The ten least trusted in ascending order were: Occupy Democrats, Buzzfeed, Breitbart, Social Media, Trump, Infowars, Yahoo, the Internet, Huffington Post, and Blaze.
The ten most trusted in descending order were: The Economist, Public Television, Reuters, BBC, NPR, PBS, The Guardian, Wall Street Journal, LA Times, and Dallas Morning News. Interestingly enough, Americans seem to think more highly of British media than our own; maybe that is simply because those publications seem more stilted/official in terms of their style.
It was interesting to me that this survey admittedly skewed liberal; at least we were told that up front. Maybe it is simply not possible to get half conservatives in the typical mix of respondents. All too often we are flying blind in terms of biases. I tend to assume that there is a more decided liberal bias in virtually everything published as ‘news’ with rare exception.
The remaining least trusted outlets in ascending order to the midpoint were Fox, Limbaugh, ABC, MSNBC, Drudge Report, NBC, CNN, and CBS.
The remaining most trusted outlets (50% or higher) in descending order to the midpoint were Local news, Politico, Associated Press, Denver Post, Washington Post, Time, Seattle Times, Kansas City Star, New York Times, USA Today and Atlantic.
Among the most concerning things to me in this realm of “news” organizations is that some amount of us is unaware of the manner in which we can be fed information slanted to one side or the other of the political spectrum. Those people who do not see self as either liberal or conservative and there are a bunch in that group, make voting decisions based on who promises what and the believability factor they assign to each set of promises.

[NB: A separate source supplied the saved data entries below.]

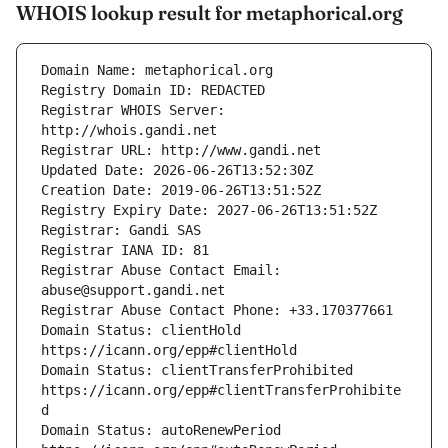
WHOIS lookup result for metaphorical.org
Registrar WHOIS Server: 
Registrar Abuse Contact Email: 
Domain Status: clientHold 
Domain Status: clientTransferProhibited 
https://icann.org/epp#clientTransferProhibite
Domain Status: autoRenewPeriod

Liberal politicians are more often those that ‘play’ the voters with this or that promise designed simply to gather votes rather than to tell people what they really stand for and what they will really do once in office. Bernie Sanders comes as close as anyone on that side of politics, to be honest as to his intentions. Hillary Clinton was at the other extreme from Sanders; she obfuscated so as to avoid turning anyone off even if she left the wrong impression as to what she was all about. Truth be damned; it’s the votes that count.
So, we have liberals and conservatives and the squishy center comprised of the people who say one thing and intend to do another. I suspect that the average American voter does not think about candidates in this manner. He or she is attracted to something one candidate does or says or seems to support, and that makes his or her decision easy. Except, liberals tend to forget what they promised and fall into lockstep with their party leaders.
Conservatives, on the other hand, tend to be deeper thinkers and they are significantly more difficult to be convinced by efforts of caucus leaders to control them and their vote. Thus, the occasional situation where a vote is cast out of the blue by one or another ‘maverick’ conservative. That fairly well sums up the current Congress so far as Republicans are concerned. TheDems fall into lockstep far more easily than do the Republicans.
The bottom line is that we need to be aware of the slant of what we’re consuming as news, and that is not at all easy. The media outlets, with rare exception, are not anxious to bill themselves as either liberal or conservative believing they’ll hurt their ‘numbers’ if they are honest.